Что, взойдя на нагую скалу,

В пьяном счастье, в тоске безотчетной

Прямо в солнце пускает стрелу.

Отрывок

Христос сказал: «Убогие блаженны,

Завиден рок слепцов, калек и нищих,

Я их возьму в надзвездные селенья,

Я сделаю их рыцарями неба

И назову славнейшими из славных…»

Пусть! Я приму!

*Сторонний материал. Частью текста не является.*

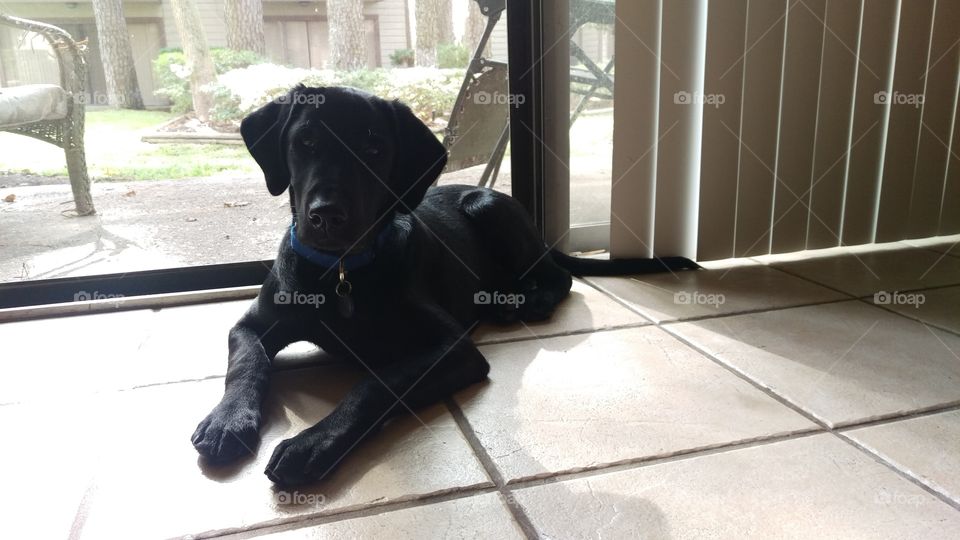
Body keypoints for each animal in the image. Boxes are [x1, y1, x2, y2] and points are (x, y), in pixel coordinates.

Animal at [191, 85, 696, 486]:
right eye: (305, 141)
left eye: (374, 147)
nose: (327, 216)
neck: (341, 272)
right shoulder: (253, 324)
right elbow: (247, 362)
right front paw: (227, 421)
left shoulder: (453, 347)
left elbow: (377, 384)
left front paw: (312, 444)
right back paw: (502, 303)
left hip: (487, 207)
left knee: (561, 276)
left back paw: (529, 302)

Но как же те, другие,

Чьей мыслью мы теперь живем и дышим,

Чьи имена звучат нам как призывы?

Искупят чем они свое величье,

Как им заплатит воля равновесья?

Иль Беатриче стала проституткой,

Глухонемым – великий Вольфганг Гете

И Байрон – площадным шутом… О ужас!

Константинополь

Еще близ порта орали хором

Матросы, требуя вина,

А над Стамбулом и над Босфором

Сверкнула полная луна.

Сегодня ночью на дно залива

Швырнут неверную жену,

Жену, что слишком была красива

И походила на луну.

Она любила свои мечтанья,

Беседку в чаще камыша,

Старух гадальщиц, и их гаданья,

И всё, что не любил паша.

Отец печален, но понимает

И шепчет мужу: «Что ж, пора?»

Но глаз упрямых не поднимает,

Мечтает младшая сестра:

«Так много, много в глухих заливах

Лежит любовников других,

Сплетенных, томных и молчаливых…

Какое счастье быть средь них!»

Современность

Я закрыл «Илиаду» и сел у окна.

На губах трепетало последнее слово.

Что-то ярко светило – фонарь иль луна,

И медлительно двигалась тень часового.

Я так часто бросал испытующий взор

И так много встречал отвечающих взоров,

Одиссеев во мгле пароходных контор,

Агамемнонов между трактирных маркеров.

Так в далекой Сибири, где плачет пурга,

Застывают в серебряных льдах мастодонты,

Их глухая тоска там колышет снега,

Красной кровью – ведь их – зажжены

                                                 горизонты.

Я печален от книги, томлюсь от луны,

Может быть, мне совсем и не надо героя…

Вот идут по аллее, так странно нежны,

Гимназист с гимназисткой, как Дафнис

                                                      и Хлоя.